We hear similar statements by left-wing parliamentarians when talking about Palestinian Authority President Mahmoud Abbas.
About Mussolini, Lansbury told people on his return from his meeting with Hitler that “the cynics might say that Signor Mussolini’s assurances might be to ‘cod’ a silly old man but I prefer to take people at their face value.”
Sadly, European politicians make the same mistake in taking Abbas at face value, by listening to what he tells them in English rather than what he is telling his own people in their own language, a la Hitler. In both cases, the truth is obvious to anyone but naïve politicians desirous of believing the unbelievable.

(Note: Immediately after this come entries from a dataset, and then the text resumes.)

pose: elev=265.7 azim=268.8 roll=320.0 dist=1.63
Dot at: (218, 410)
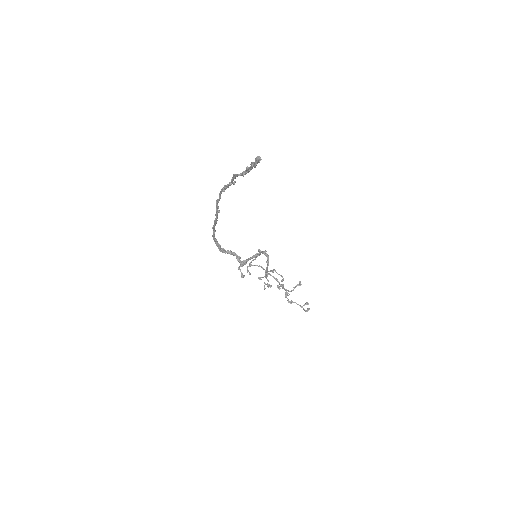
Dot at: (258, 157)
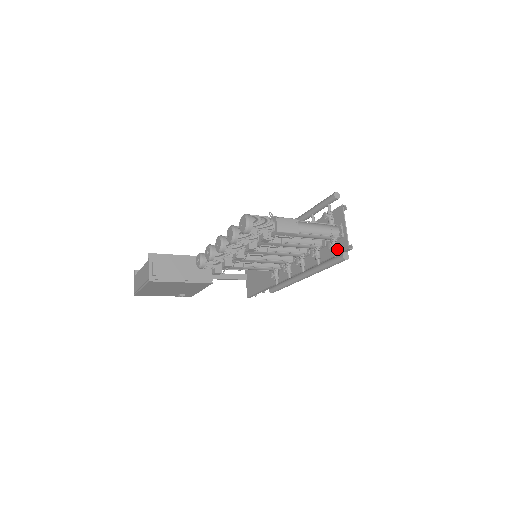
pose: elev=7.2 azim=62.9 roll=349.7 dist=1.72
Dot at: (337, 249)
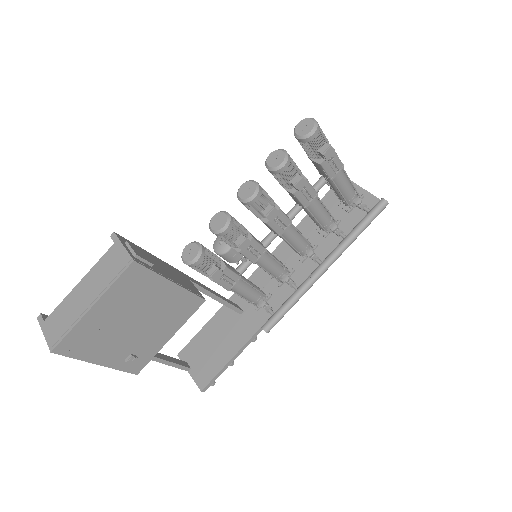
Dot at: (366, 206)
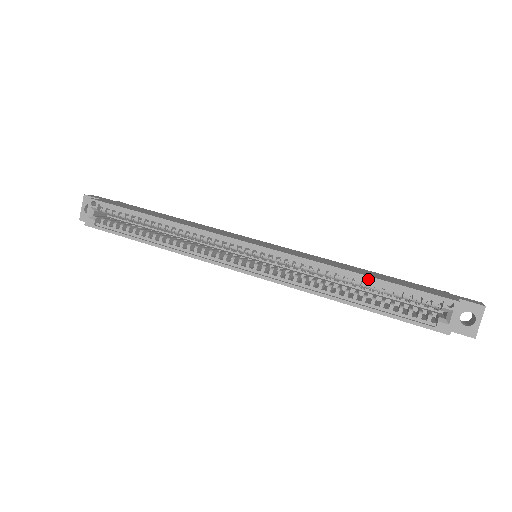
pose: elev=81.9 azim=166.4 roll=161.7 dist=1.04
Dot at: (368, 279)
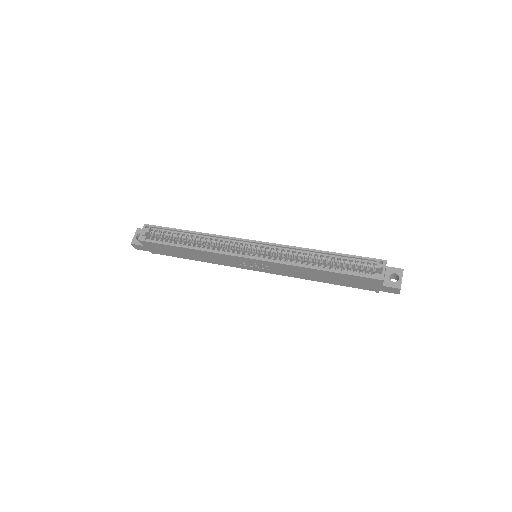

Lansbury had the nerve to visit Prague and the Czech prime minister, who was under tremendous pressure exerted by Britain’s Chamberlain, France’s Deladier, and, of course, from Mussolini and Hitler to surrender land for peace, basically to acquiesce in the destruction of his country. This is hauntingly akin to the pressure being exerted on Israel today by politicians to surrender territory to an undefined Palestine.
Lansbury did it with a firm sense of pacifistic altruism that reflects current rationale for the intense pressure on Israel. He cabled prime minister Edvard Benes with the following words: “The world’s peace is dependent on you accepting further sacrifices and giving away before the further demands, backed by the threat of force....”
This message resonates today with the unilateral pressure on Israel. Lansbury believed he was so right that he was willing to sacrifice another country for his convictions, and no force of reason or reality could prevent him from throwing his entire weight behind a cause that would jeodardize, first and foremost, another nation’s security and self-determination.
Doesn’t that sound all too familiar? It took the aftermath of Munich and Hitler’s deception with regard to Czechoslovakia to make Britain aware of the shame of Chamberlain and the embarrassment of Lansbury. It took the awful awareness of the Holocaust to understand the horror of what this political mistake wrought of the Jews of Europe.
In his old age Lansbury admitted, “It may be that I have been too believing, that I should be more skeptical.”
This is the advice I would give to European parliamentarians who are rushing to welcome a Palestinian state, for altruistic reasons, without first checking the reality of the monster they are likely to create.
Try not to be too believing, and to become more skeptical of Palestinian leaders and Palestinian intent.
The writer is the author of Israel Reclaiming the Narrative. He is also a Knesset Forum member on Israel’s legitimacy.